Begin the copy at the line containing "Гарантия лучшей цены" in the data below and end it at the line containing "VORIG BERICHT", keeping each line exact and leaving out pictures.

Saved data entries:
═══
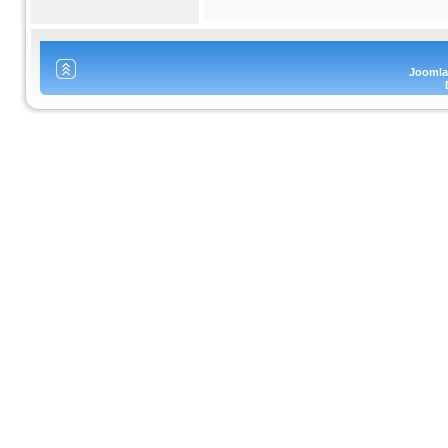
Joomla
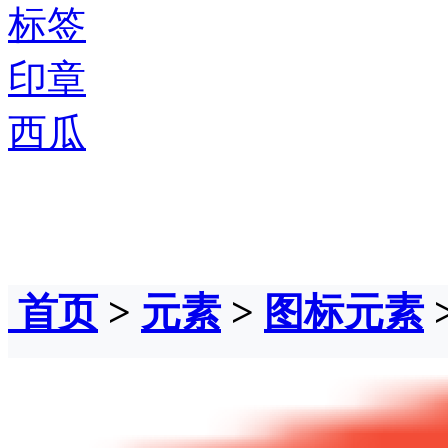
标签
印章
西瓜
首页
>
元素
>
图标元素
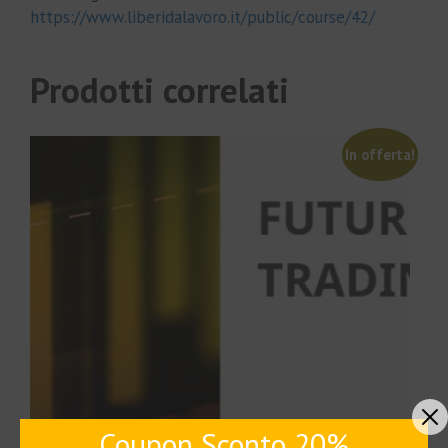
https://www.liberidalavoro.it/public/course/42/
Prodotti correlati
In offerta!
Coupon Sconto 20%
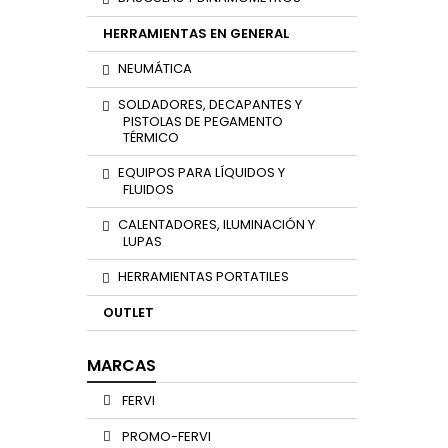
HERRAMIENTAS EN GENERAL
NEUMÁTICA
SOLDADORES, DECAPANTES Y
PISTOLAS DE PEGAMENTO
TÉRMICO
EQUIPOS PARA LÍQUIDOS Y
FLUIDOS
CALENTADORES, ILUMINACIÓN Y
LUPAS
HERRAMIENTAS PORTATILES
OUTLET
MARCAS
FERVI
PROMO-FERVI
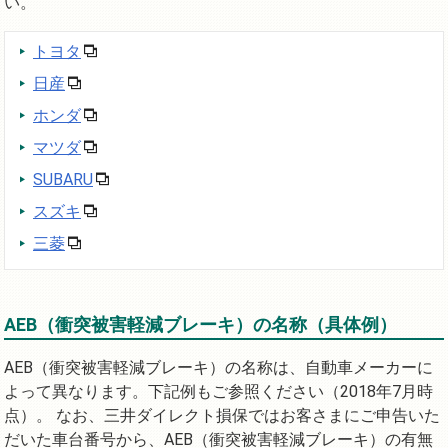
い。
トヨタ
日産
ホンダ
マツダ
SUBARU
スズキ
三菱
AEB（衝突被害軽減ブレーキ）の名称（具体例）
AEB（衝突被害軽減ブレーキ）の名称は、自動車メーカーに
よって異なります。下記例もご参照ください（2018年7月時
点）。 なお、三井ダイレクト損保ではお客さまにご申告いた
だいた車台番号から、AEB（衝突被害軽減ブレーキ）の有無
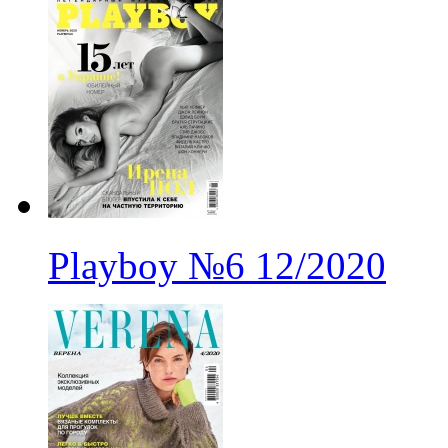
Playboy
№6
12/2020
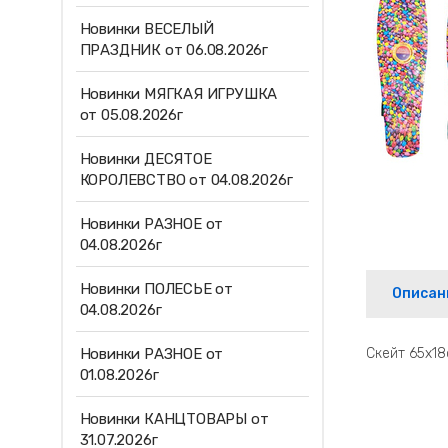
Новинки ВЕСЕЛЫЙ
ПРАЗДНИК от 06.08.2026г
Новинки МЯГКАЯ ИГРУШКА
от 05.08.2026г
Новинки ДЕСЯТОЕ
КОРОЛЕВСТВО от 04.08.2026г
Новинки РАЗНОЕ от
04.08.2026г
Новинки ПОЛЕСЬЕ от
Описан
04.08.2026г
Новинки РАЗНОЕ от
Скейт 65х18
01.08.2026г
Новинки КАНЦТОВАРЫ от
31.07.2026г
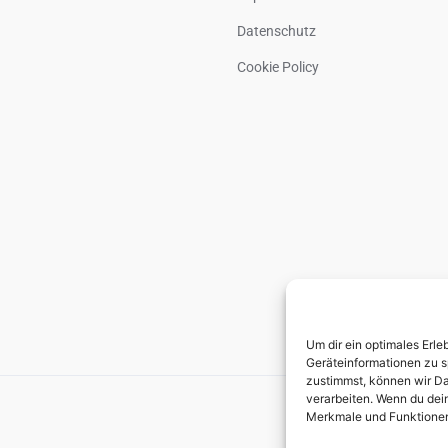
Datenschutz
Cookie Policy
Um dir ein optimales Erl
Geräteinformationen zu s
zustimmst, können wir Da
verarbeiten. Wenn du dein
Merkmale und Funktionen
═══
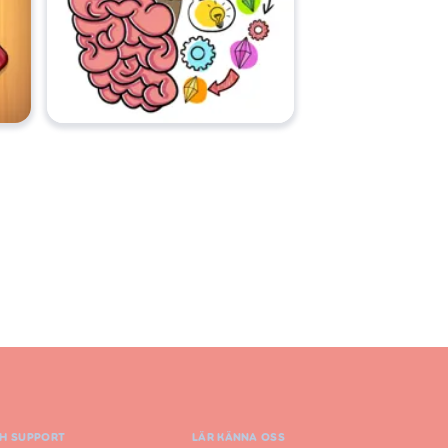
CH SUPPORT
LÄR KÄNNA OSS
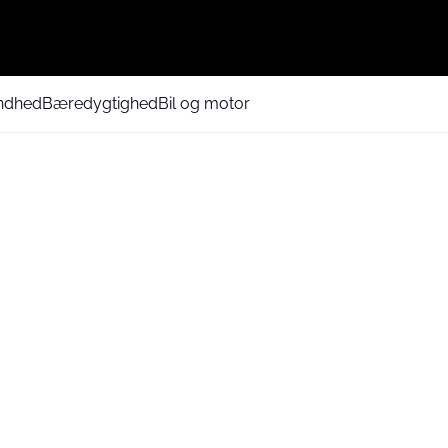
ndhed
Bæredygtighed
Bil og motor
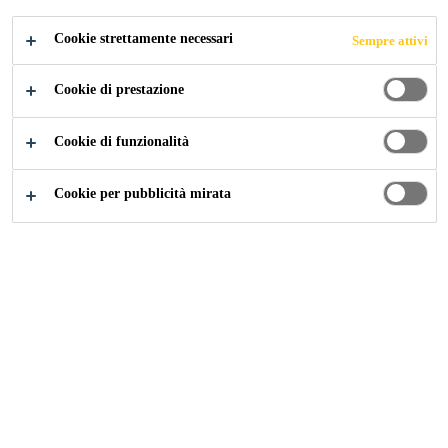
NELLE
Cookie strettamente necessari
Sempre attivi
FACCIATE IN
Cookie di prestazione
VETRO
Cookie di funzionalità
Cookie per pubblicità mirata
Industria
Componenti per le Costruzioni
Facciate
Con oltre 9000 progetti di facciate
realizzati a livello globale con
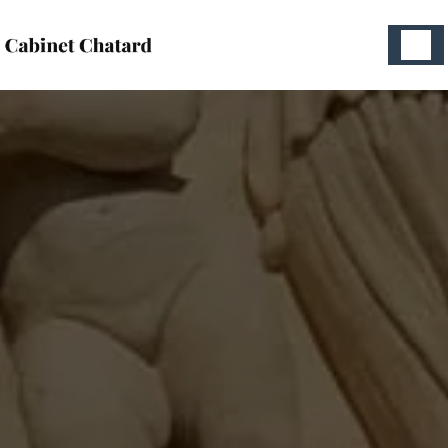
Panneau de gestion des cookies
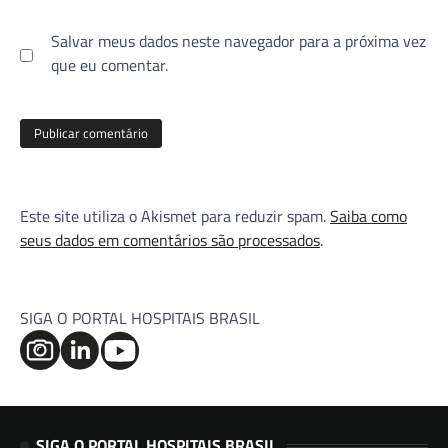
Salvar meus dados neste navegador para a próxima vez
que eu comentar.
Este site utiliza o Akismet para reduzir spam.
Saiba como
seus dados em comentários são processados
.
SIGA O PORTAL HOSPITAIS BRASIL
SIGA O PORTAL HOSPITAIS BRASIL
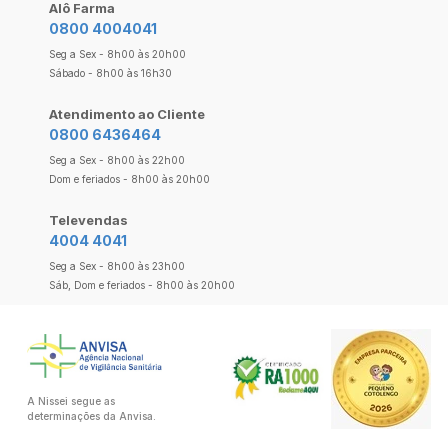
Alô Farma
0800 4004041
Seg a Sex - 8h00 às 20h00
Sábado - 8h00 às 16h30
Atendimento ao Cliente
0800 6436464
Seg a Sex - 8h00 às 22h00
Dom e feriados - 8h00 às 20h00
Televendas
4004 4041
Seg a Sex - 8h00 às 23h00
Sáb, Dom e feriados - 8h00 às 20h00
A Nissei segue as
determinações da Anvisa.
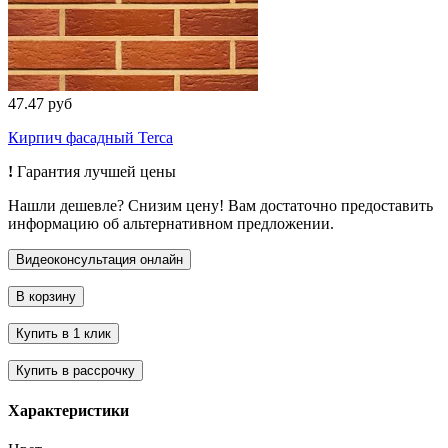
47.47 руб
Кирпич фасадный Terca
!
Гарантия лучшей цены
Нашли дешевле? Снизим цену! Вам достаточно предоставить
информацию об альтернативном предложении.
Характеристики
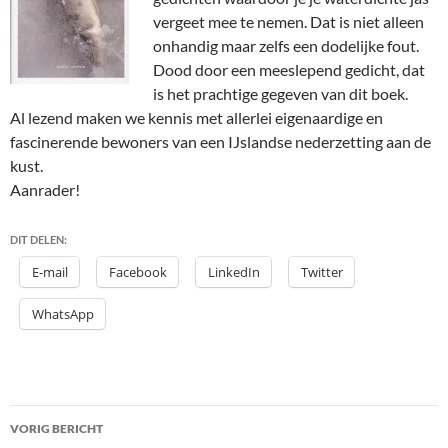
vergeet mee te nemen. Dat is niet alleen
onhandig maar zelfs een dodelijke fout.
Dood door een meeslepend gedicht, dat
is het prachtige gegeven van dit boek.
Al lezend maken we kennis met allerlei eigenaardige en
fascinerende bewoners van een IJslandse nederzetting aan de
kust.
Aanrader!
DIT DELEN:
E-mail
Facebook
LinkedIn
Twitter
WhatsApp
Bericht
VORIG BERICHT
═══
> **Task result**:
Гарантия лучшей цены
Нашли дешевле? Снизим цену! Вам достаточно предоставить
информацию об альтернативном предложении.
Характеристики
vergeet mee te nemen. Dat is niet alleen
onhandig maar zelfs een dodelijke fout.
Dood door een meeslepend gedicht, dat
is het prachtige gegeven van dit boek.
Al lezend maken we kennis met allerlei eigenaardige en
fascinerende bewoners van een IJslandse nederzetting aan de
kust.
Aanrader!
DIT DELEN:
E-mail
Facebook
LinkedIn
Twitter
WhatsApp
Bericht
VORIG BERICHT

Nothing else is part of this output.